Function Naming¶

Here are three important points about function naming:

  1. It enables you to define your Hamilton dataflow.

  2. It drives collaboration & code reuse.

  3. It serves as documentation itself.

You don’t need to get this right the first time – search and replace is really easy with Hamilton code bases – but it is something to converge thinking on!

It enables you to define your Hamilton dataflow¶

As the name of a hamilton function defines the name of the created artifact, naming is vital to a readable, extensible hamilton codebase. Names must mean something:

def foo_bar(input1: int, input2: pd.Series) -> pd.Series:
    """docs..."""
    ...

In this case, foo_bar is not helpful - it’s unclear what this function produces at all. Remember you want function names to mean something, since that will enable clarity when using Hamilton, what is being requested, and will help document what the function itself is doing.

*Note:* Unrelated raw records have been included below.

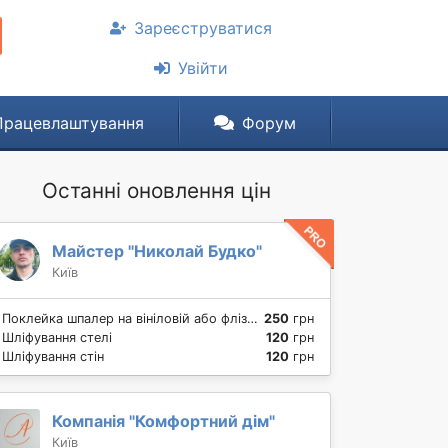
Зареєструватися
Увійти
Працевлаштування
Форум
Останні оновлення цін
Майстер "Николай Будко"
Київ
Поклейка шпалер на вініловій або флізеліновій основі на стіну
250
грн
Шліфування стелі
120
грн
Шліфування стін
120
грн
Компанія "Комфортний дім"
Київ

It drives collaboration and reuse¶

When people come to encounter your code, they’ll need to understand it, add to it, modify it, etc.

You’ll want to ensure some standardization to enable:

  1. Mapping business concepts to function names. E.g. That will help people to find things in the code that map to things that happen within your business.

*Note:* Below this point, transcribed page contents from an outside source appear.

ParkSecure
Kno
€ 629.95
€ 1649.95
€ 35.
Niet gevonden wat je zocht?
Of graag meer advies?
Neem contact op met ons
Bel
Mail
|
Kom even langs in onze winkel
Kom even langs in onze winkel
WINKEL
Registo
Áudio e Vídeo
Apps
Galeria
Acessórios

  2. Ensuring naming uniformity across the code base. People usually follow the precedent of the code around them, so if everything in a particular module for say, date features, has a D_ prefix, then they will likely follow that naming convention. This is likely something you will iterate on – and it’s best to try to converge on a team naming convention once you have a feel for the Hamilton functions being written by the team.

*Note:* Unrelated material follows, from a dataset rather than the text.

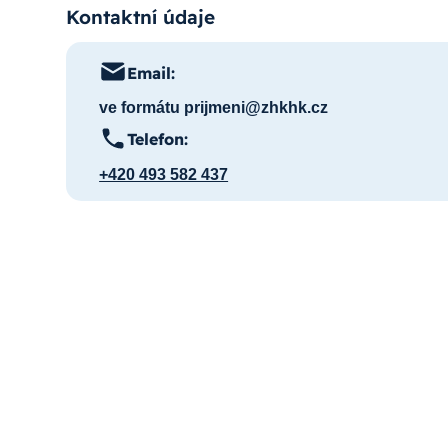
Kontaktní údaje
Email:
ve formátu prijmeni@zhkhk.cz
Telefon:
+420 493 582 437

We suggest that long functions names that are separated by _ aren’t a bad thing. E.g. if you were to come across a function named life_time_value versus ltv versus l_t_v, which one is more obvious as to what it is and what it represents?

It serves as documentation itself¶

Remember your code usually lives a lot longer that you ever think it will. So our suggestion is to always err to the more obvious way of naming to ensure it’s clear what a function represents.

Again, if you were to come across a function named life_time_value versus ltv` versus ``l_t_v, which one is more obvious as to what it is and what it represents?